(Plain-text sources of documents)
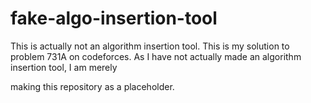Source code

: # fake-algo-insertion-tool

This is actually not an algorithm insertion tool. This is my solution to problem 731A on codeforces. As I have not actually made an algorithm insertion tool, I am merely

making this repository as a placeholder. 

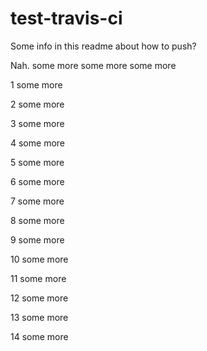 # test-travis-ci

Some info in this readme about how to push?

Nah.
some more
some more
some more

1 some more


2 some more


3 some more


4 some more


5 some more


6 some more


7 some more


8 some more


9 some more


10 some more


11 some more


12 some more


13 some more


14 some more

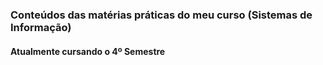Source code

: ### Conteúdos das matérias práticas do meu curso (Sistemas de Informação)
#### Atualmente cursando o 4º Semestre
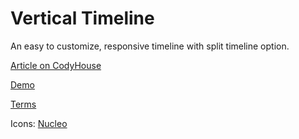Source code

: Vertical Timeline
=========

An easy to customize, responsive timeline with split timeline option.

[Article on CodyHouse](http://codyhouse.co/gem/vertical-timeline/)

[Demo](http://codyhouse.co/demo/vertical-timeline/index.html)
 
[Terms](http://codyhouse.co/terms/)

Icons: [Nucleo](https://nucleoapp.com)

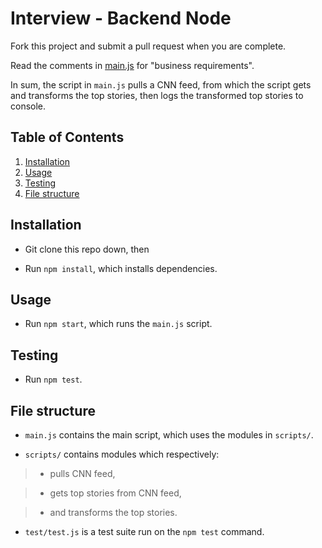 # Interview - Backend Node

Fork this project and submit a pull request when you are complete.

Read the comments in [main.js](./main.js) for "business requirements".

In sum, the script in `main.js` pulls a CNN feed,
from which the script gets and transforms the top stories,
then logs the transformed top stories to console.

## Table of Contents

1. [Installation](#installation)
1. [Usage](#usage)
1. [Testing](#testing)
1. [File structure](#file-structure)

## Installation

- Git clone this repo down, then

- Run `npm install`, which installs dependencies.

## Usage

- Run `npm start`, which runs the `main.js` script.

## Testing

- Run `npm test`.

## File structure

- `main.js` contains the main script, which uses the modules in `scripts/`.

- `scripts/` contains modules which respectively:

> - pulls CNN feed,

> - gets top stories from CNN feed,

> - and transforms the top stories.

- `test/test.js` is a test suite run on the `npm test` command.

[Work instruction] Please pull the source text out of every entry above, repeating each line word for word and leaving out the pictures.

[Result of this task]
Source code

: # fake-algo-insertion-tool

This is actually not an algorithm insertion tool. This is my solution to problem 731A on codeforces. As I have not actually made an algorithm insertion tool, I am merely

making this repository as a placeholder. 

 # test-travis-ci

Some info in this readme about how to push?

Nah.
some more
some more
some more

1 some more


2 some more


3 some more


4 some more


5 some more


6 some more


7 some more


8 some more


9 some more


10 some more


11 some more


12 some more


13 some more


14 some more

Source code

: ### Conteúdos das matérias práticas do meu curso (Sistemas de Informação)
#### Atualmente cursando o 4º Semestre
Source code

: Vertical Timeline
=========

An easy to customize, responsive timeline with split timeline option.

[Article on CodyHouse](http://codyhouse.co/gem/vertical-timeline/)

[Demo](http://codyhouse.co/demo/vertical-timeline/index.html)
 
[Terms](http://codyhouse.co/terms/)

Icons: [Nucleo](https://nucleoapp.com)

 # Interview - Backend Node

Fork this project and submit a pull request when you are complete.

Read the comments in [main.js](./main.js) for "business requirements".

In sum, the script in `main.js` pulls a CNN feed,
from which the script gets and transforms the top stories,
then logs the transformed top stories to console.

## Table of Contents

1. [Installation](#installation)
1. [Usage](#usage)
1. [Testing](#testing)
1. [File structure](#file-structure)

## Installation

- Git clone this repo down, then

- Run `npm install`, which installs dependencies.

## Usage

- Run `npm start`, which runs the `main.js` script.

## Testing

- Run `npm test`.

## File structure

- `main.js` contains the main script, which uses the modules in `scripts/`.

- `scripts/` contains modules which respectively:

> - pulls CNN feed,

> - gets top stories from CNN feed,

> - and transforms the top stories.

- `test/test.js` is a test suite run on the `npm test` command.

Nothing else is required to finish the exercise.